Compute Capability 3.0 Documentation?

Has anyone seen any documentation from nVidia regarding Compute Capability 3.0? 2.1 was a fantastic upgrade over the 1.x devices, so I’d like to see what the new Kepler architecture brings to the table on the CC3.0 platform.

I haven’t been able to find anything – has anybody else?

The CUDA Programming Guide (Version 4.2), Appendix F.5 gives a description of compute capability 3.0. The major change is the massive upscaling of the multiprocessor to include 192 CUDA cores. Not many other things have been added, however, compared to the jump from compute capability 1.3 to 2.0.

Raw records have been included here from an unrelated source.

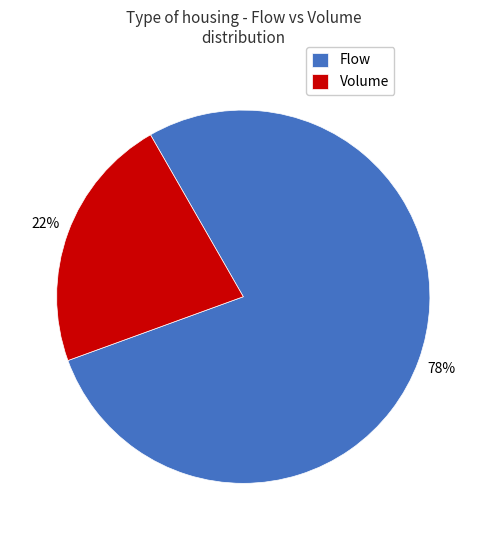

Which slice is the smallest?

Volume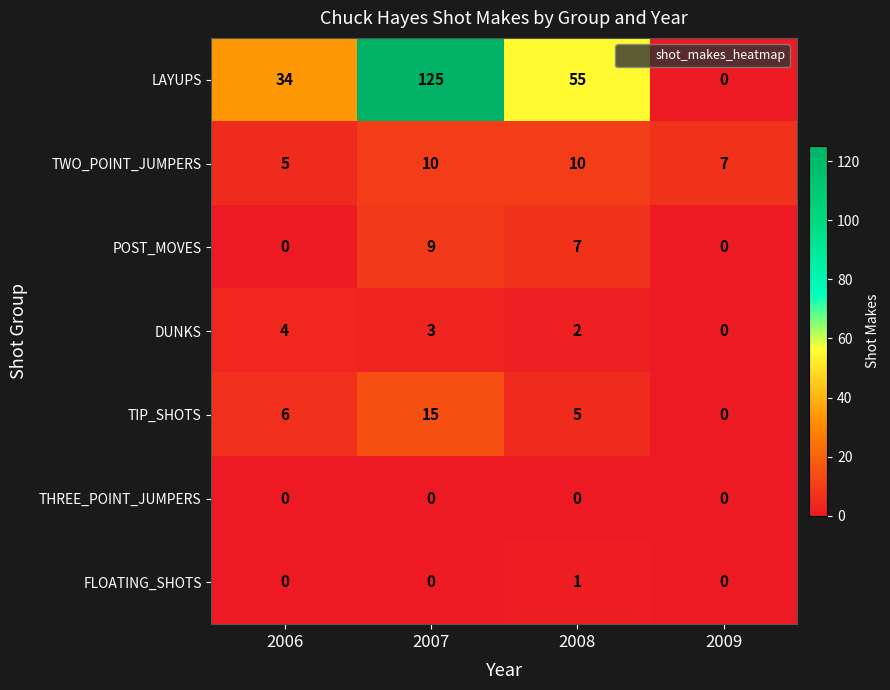

What is the spread (max minus min) of values at 2008?

55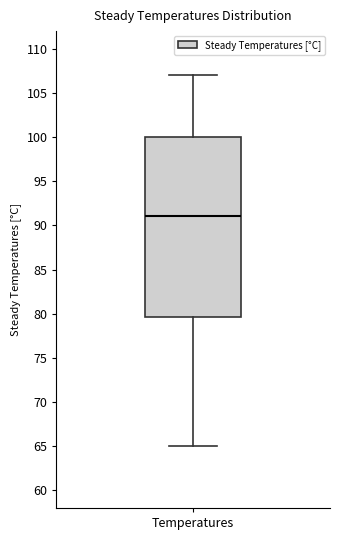

Transcribe this box plot: give where the median line is, the range the box spans, and where the two whiskers end, as read against the y-axis. The values are not printed on the chart, so give them approximately, as read against the axis.

median 91.0, box 79.5 to 100.0, whiskers 65.0 to 107.0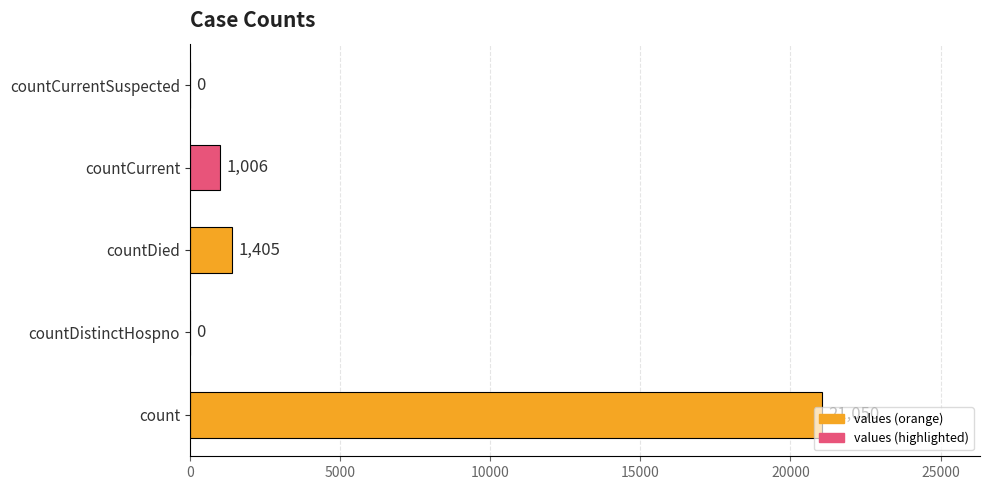

What is the sum of all values?

23461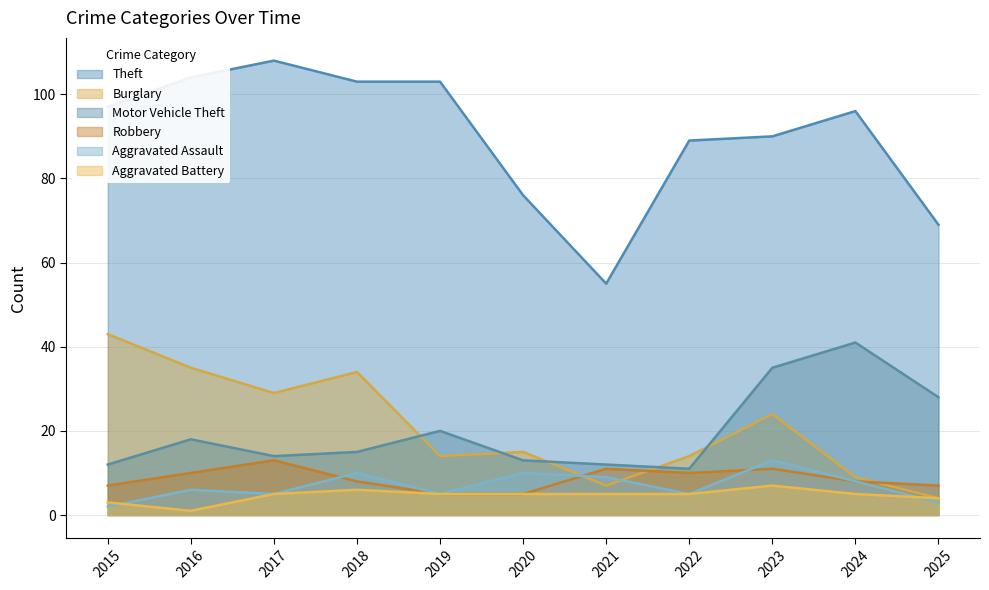

What is the difference between the second highest and second lowest values in the Burglary series?

28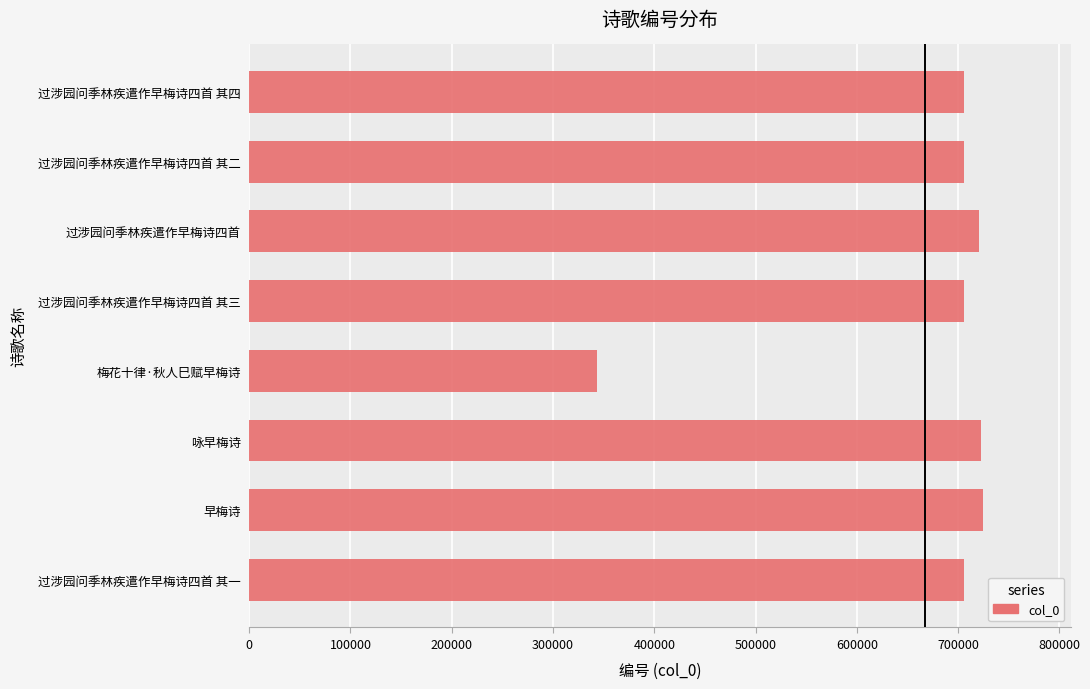

Which label corresponds to the smallest value in the chart?

梅花十律·秋人巳赋早梅诗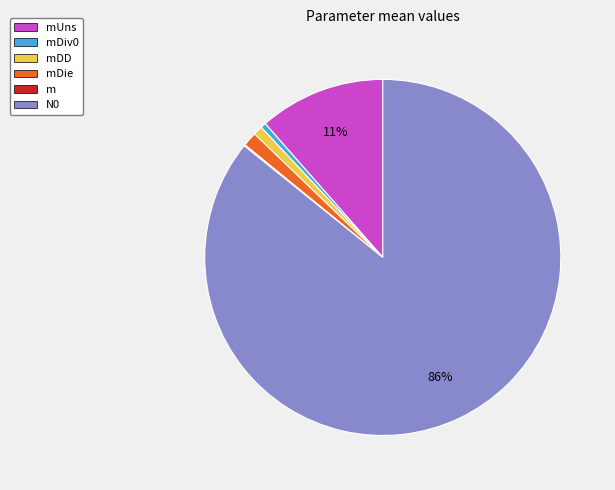

What is the largest slice in the pie chart?

N0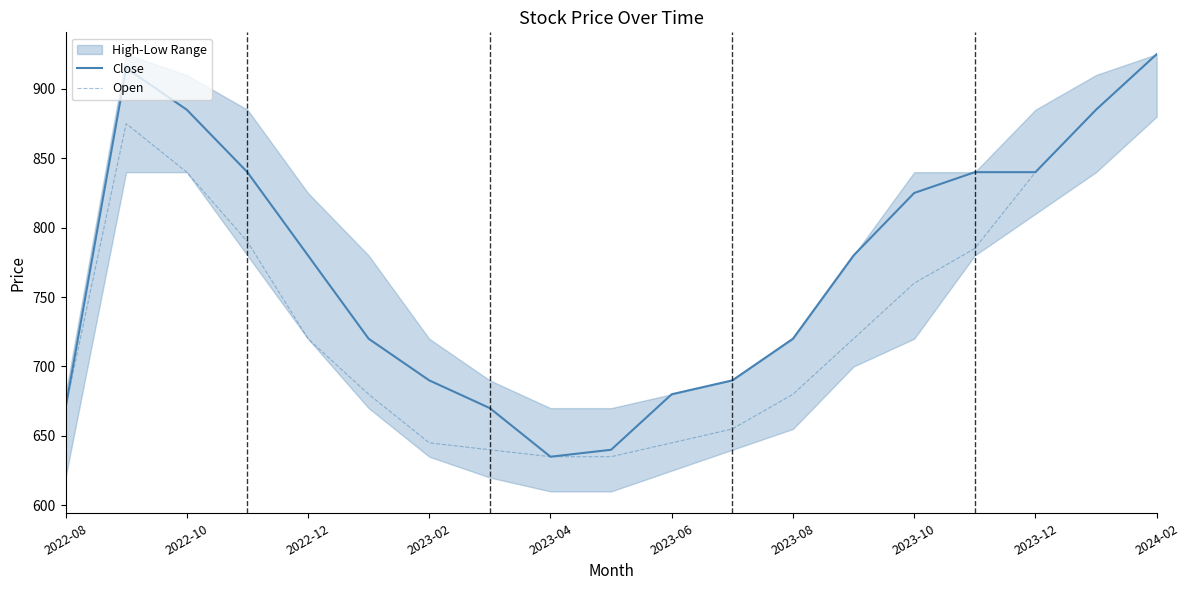

The value of Close at 2023-12 is 840. True or false?

True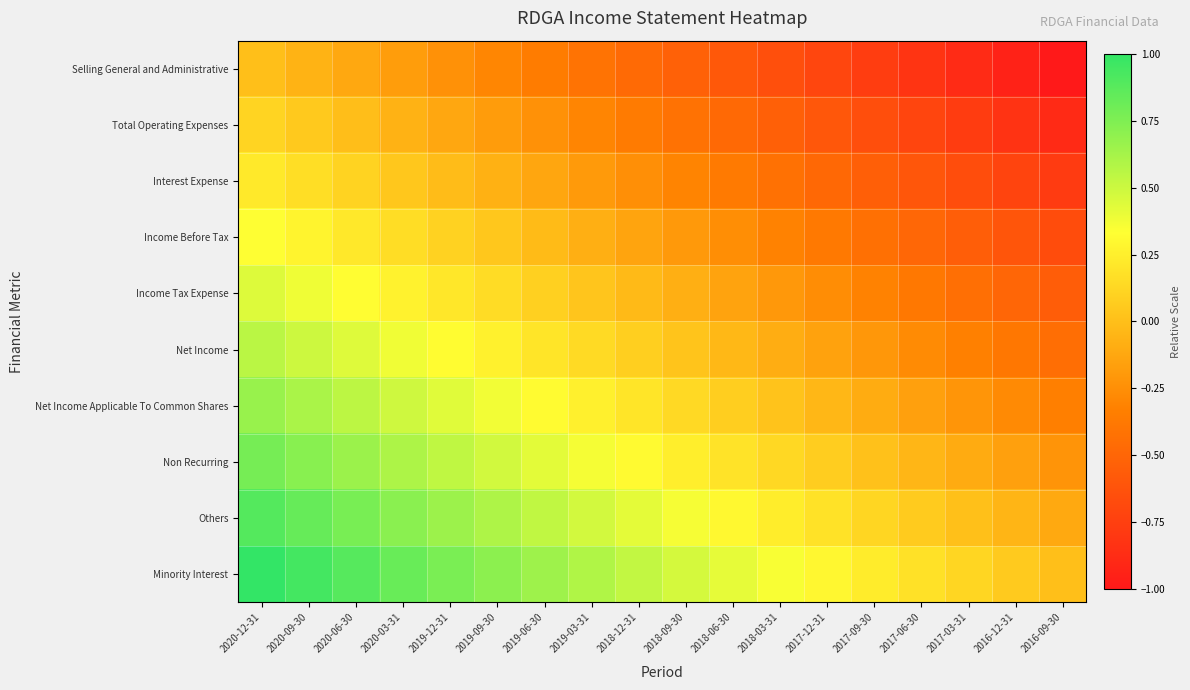

Reading left to right, transcribe all the data shown in this chart.

Selling General and Administrative: 2020-12-31=0.0	2020-09-30=-0.1	2020-06-30=-0.1	2020-03-31=-0.2	2019-12-31=-0.2	2019-09-30=-0.3	2019-06-30=-0.4	2019-03-31=-0.4	2018-12-31=-0.5	2018-09-30=-0.5	2018-06-30=-0.6	2018-03-31=-0.6	2017-12-31=-0.7	2017-09-30=-0.8	2017-06-30=-0.8	2017-03-31=-0.9	2016-12-31=-0.9	2016-09-30=-1.0
Total Operating Expenses: 2020-12-31=0.1	2020-09-30=0.1	2020-06-30=-0.0	2020-03-31=-0.1	2019-12-31=-0.1	2019-09-30=-0.2	2019-06-30=-0.2	2019-03-31=-0.3	2018-12-31=-0.4	2018-09-30=-0.4	2018-06-30=-0.5	2018-03-31=-0.5	2017-12-31=-0.6	2017-09-30=-0.7	2017-06-30=-0.7	2017-03-31=-0.8	2016-12-31=-0.8	2016-09-30=-0.9
Interest Expense: 2020-12-31=0.2	2020-09-30=0.2	2020-06-30=0.1	2020-03-31=0.0	2019-12-31=-0.0	2019-09-30=-0.1	2019-06-30=-0.1	2019-03-31=-0.2	2018-12-31=-0.2	2018-09-30=-0.3	2018-06-30=-0.4	2018-03-31=-0.4	2017-12-31=-0.5	2017-09-30=-0.5	2017-06-30=-0.6	2017-03-31=-0.7	2016-12-31=-0.7	2016-09-30=-0.8
Income Before Tax: 2020-12-31=0.3	2020-09-30=0.3	2020-06-30=0.2	2020-03-31=0.2	2019-12-31=0.1	2019-09-30=0.0	2019-06-30=-0.0	2019-03-31=-0.1	2018-12-31=-0.1	2018-09-30=-0.2	2018-06-30=-0.3	2018-03-31=-0.3	2017-12-31=-0.4	2017-09-30=-0.4	2017-06-30=-0.5	2017-03-31=-0.5	2016-12-31=-0.6	2016-09-30=-0.7
Income Tax Expense: 2020-12-31=0.4	2020-09-30=0.4	2020-06-30=0.3	2020-03-31=0.3	2019-12-31=0.2	2019-09-30=0.2	2019-06-30=0.1	2019-03-31=0.0	2018-12-31=-0.0	2018-09-30=-0.1	2018-06-30=-0.1	2018-03-31=-0.2	2017-12-31=-0.3	2017-09-30=-0.3	2017-06-30=-0.4	2017-03-31=-0.4	2016-12-31=-0.5	2016-09-30=-0.6
Net Income: 2020-12-31=0.6	2020-09-30=0.5	2020-06-30=0.4	2020-03-31=0.4	2019-12-31=0.3	2019-09-30=0.3	2019-06-30=0.2	2019-03-31=0.1	2018-12-31=0.1	2018-09-30=0.0	2018-06-30=-0.0	2018-03-31=-0.1	2017-12-31=-0.2	2017-09-30=-0.2	2017-06-30=-0.3	2017-03-31=-0.3	2016-12-31=-0.4	2016-09-30=-0.4
Net Income Applicable To Common Shares: 2020-12-31=0.7	2020-09-30=0.6	2020-06-30=0.5	2020-03-31=0.5	2019-12-31=0.4	2019-09-30=0.4	2019-06-30=0.3	2019-03-31=0.3	2018-12-31=0.2	2018-09-30=0.1	2018-06-30=0.1	2018-03-31=0.0	2017-12-31=-0.0	2017-09-30=-0.1	2017-06-30=-0.2	2017-03-31=-0.2	2016-12-31=-0.3	2016-09-30=-0.3
Non Recurring: 2020-12-31=0.8	2020-09-30=0.7	2020-06-30=0.7	2020-03-31=0.6	2019-12-31=0.5	2019-09-30=0.5	2019-06-30=0.4	2019-03-31=0.4	2018-12-31=0.3	2018-09-30=0.2	2018-06-30=0.2	2018-03-31=0.1	2017-12-31=0.1	2017-09-30=0.0	2017-06-30=-0.0	2017-03-31=-0.1	2016-12-31=-0.2	2016-09-30=-0.2
Others: 2020-12-31=0.9	2020-09-30=0.8	2020-06-30=0.8	2020-03-31=0.7	2019-12-31=0.7	2019-09-30=0.6	2019-06-30=0.5	2019-03-31=0.5	2018-12-31=0.4	2018-09-30=0.4	2018-06-30=0.3	2018-03-31=0.2	2017-12-31=0.2	2017-09-30=0.1	2017-06-30=0.1	2017-03-31=0.0	2016-12-31=-0.1	2016-09-30=-0.1
Minority Interest: 2020-12-31=1.0	2020-09-30=0.9	2020-06-30=0.9	2020-03-31=0.8	2019-12-31=0.8	2019-09-30=0.7	2019-06-30=0.6	2019-03-31=0.6	2018-12-31=0.5	2018-09-30=0.5	2018-06-30=0.4	2018-03-31=0.4	2017-12-31=0.3	2017-09-30=0.2	2017-06-30=0.2	2017-03-31=0.1	2016-12-31=0.1	2016-09-30=0.0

The updated PTX manual with CUDA 4.2 also indicates a new “shfl” instruction that can move register contents between threads in a warp without using shared memory. It appears that major changes in functionality for Kepler will not be revealed until the more compute-focused GPUs are released later in the year.

And where do you get the version 4.2? The latest available at developer.nvidia.com (or even through the registered partner web site. partners.nvidia.com) is the version 4.1 with documentation dated 11/18/2011.

Ah, an NVIDIA employee posted a direct link in the forum:

I don’t know why this isn’t being distributed via the registered developer page, or directly on the NVIDIA website yet.

Cool, thank you. That topic should be sticky at least until it goes live on the web site.